文書の抜粋:
ちなみに、これは共著者の丸山さんの修士論文の一部を使っているそうです(本人のツイートより)。論文の一部/全体であれ、努力の結果がこのような形で広い目に出ることは望ましいことです。
さて、聾者がこの本を読んだとき、何を感じたのかについて述べるとき、これは聾者全体の意見をわたしが代弁するものではなく、一個人の聾者が感じたこと、と了解していただきたいと思います。
まず注意しなければならないこととして、この本のテーマからして、わたしが聾者であることから聾者や盲人はどのように取り上げられるのだろうと気になる部分でありますが、そういう言及はまったくされていません。著者がどのように考えているのかはまったくわかりませんが、これは批判というよりも、別の視点なのでしょう。すなわち障害者が災害弱者全体を代表するという視点ではないし(むしろ、もっと大きな視点です)、かといって障害における情報弱者というともう少し丁寧な議論が必要になるということです。ここではあくまでも、広い、グランドデザインというか、全体像を少しでもみようとしているところに主眼に置かれているようです。とはいえ、収入は少ないかもしれないけれどもふつうに暮らしてきた人たちがそういう立場になってしまうということの恐怖感は感じられます。

収集データ:
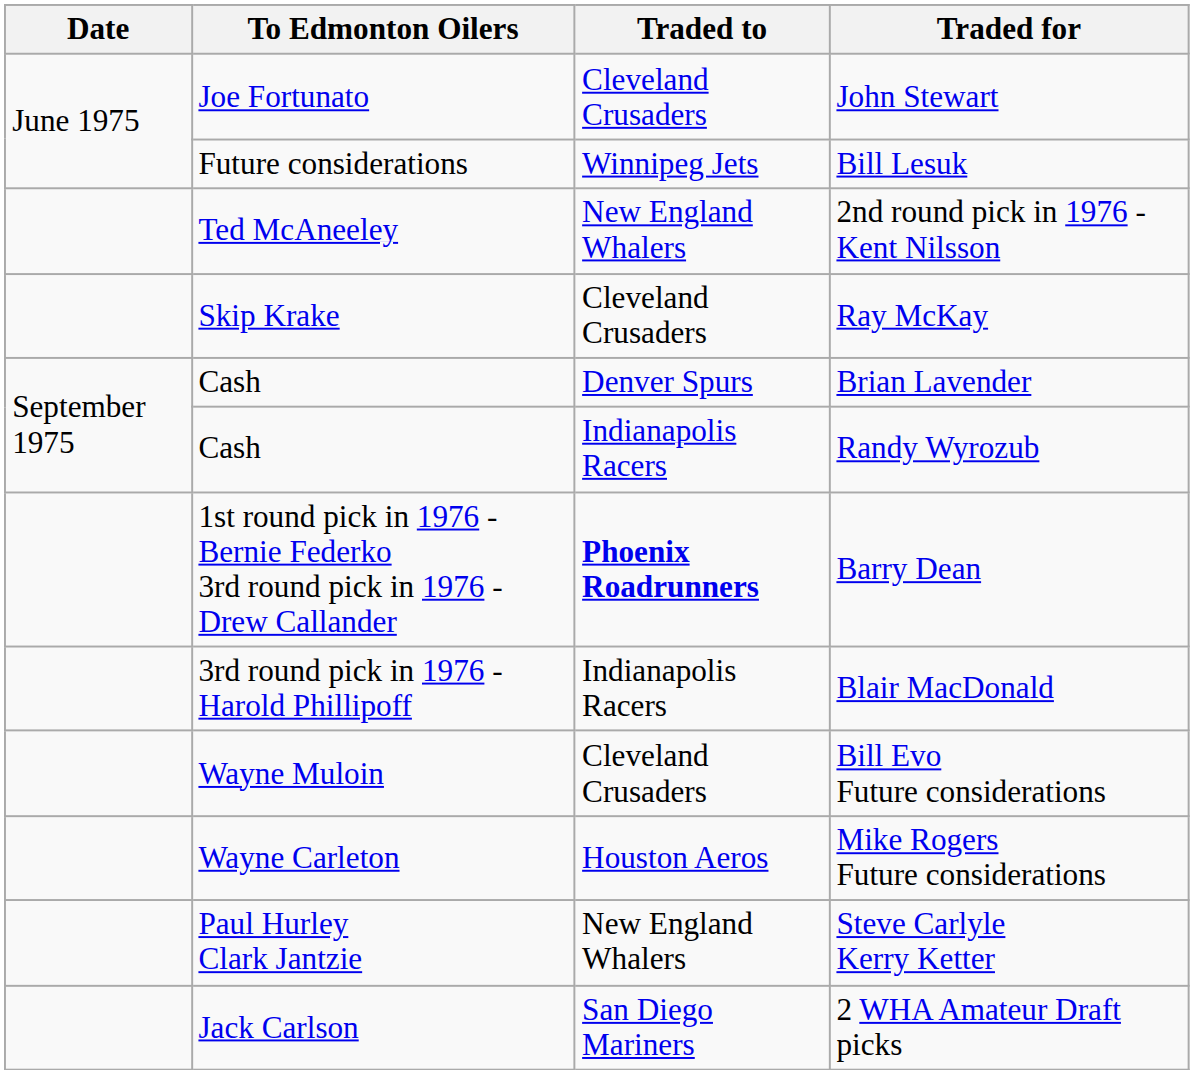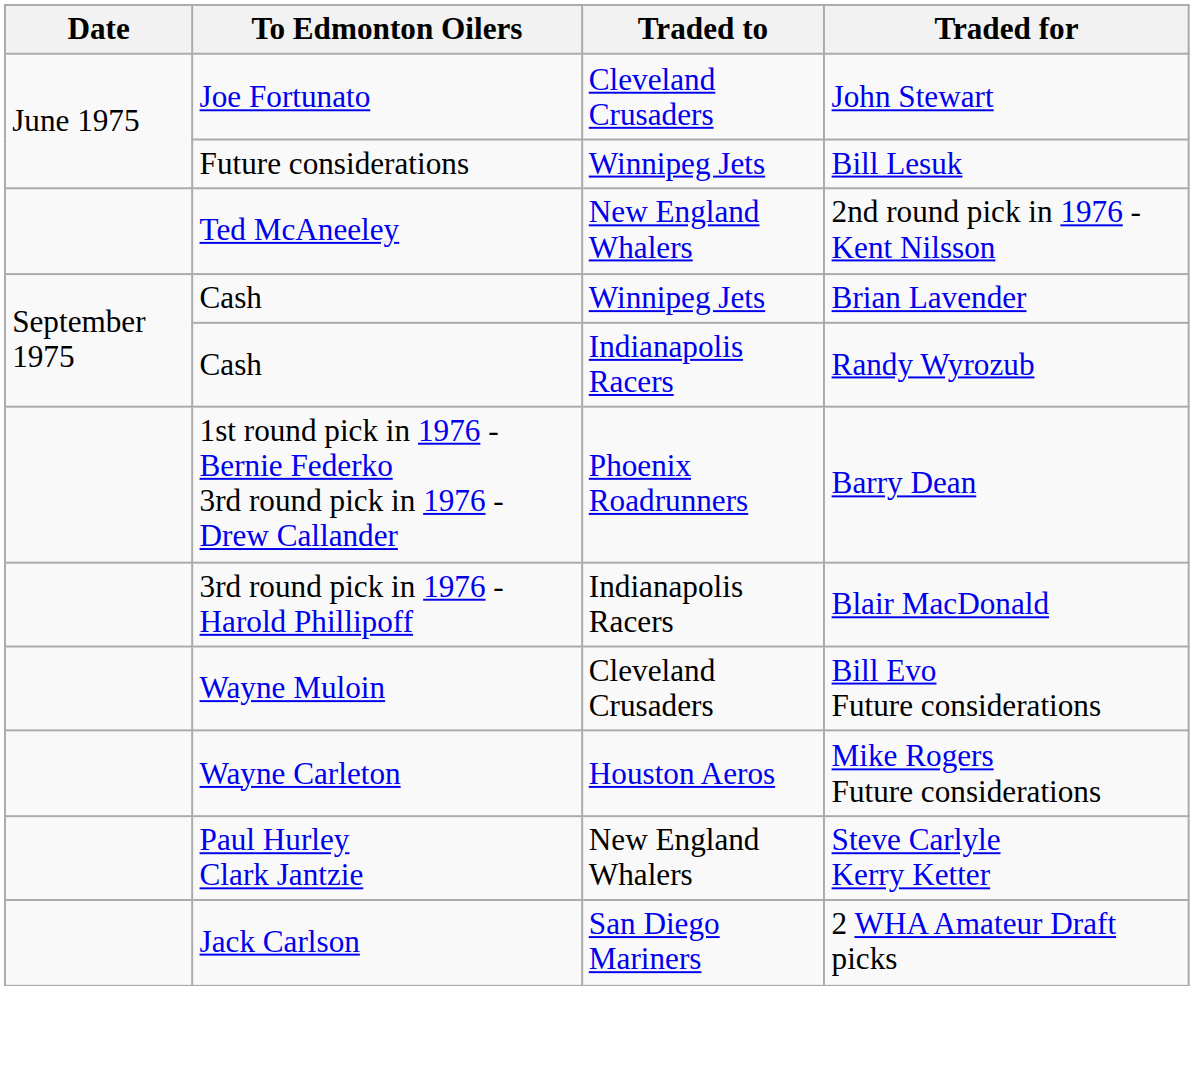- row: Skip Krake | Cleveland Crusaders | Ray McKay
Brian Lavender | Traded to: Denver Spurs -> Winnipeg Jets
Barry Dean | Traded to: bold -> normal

作業内容:
[1] 文書の抜粋のうち、「ちなみに、これは共著者の丸山」から「ことの恐怖感は感じられます。」までの部分を、両端の語句も含めて一字一句違えずに書き写してください。
[2] 文書の抜粋にある次の一文を英語に訳してください。「論文の一部/全体であれ、努力の結果がこのような形で広い目に出ることは望ましいことです。」
[3] 文書の抜粋に基づいて、次の問いに答えてください。
(a) 共著者の丸山さんのどの論文の一部が使われているとされていますか。
(b) この本の中で、聾者や盲人はどの程度取り上げられていますか。
(c) 筆者は、自分の述べる感想をどのようなものとして了解してほしいと述べていますか。

解答一覧:
[1]
ちなみに、これは共著者の丸山さんの修士論文の一部を使っているそうです(本人のツイートより)。論文の一部/全体であれ、努力の結果がこのような形で広い目に出ることは望ましいことです。
さて、聾者がこの本を読んだとき、何を感じたのかについて述べるとき、これは聾者全体の意見をわたしが代弁するものではなく、一個人の聾者が感じたこと、と了解していただきたいと思います。
まず注意しなければならないこととして、この本のテーマからして、わたしが聾者であることから聾者や盲人はどのように取り上げられるのだろうと気になる部分でありますが、そういう言及はまったくされていません。著者がどのように考えているのかはまったくわかりませんが、これは批判というよりも、別の視点なのでしょう。すなわち障害者が災害弱者全体を代表するという視点ではないし(むしろ、もっと大きな視点です)、かといって障害における情報弱者というともう少し丁寧な議論が必要になるということです。ここではあくまでも、広い、グランドデザインというか、全体像を少しでもみようとしているところに主眼に置かれているようです。とはいえ、収入は少ないかもしれないけれどもふつうに暮らしてきた人たちがそういう立場になってしまうということの恐怖感は感じられます。

[2] Whether it is part or all of a thesis, it is desirable for the results of one's efforts to come before a wide audience in this way.

[3]
(a) 修士論文です。
(b) 言及はまったくされていません。
(c) 聾者全体の意見の代弁ではなく、一個人の聾者が感じたこととして了解してほしいと述べています。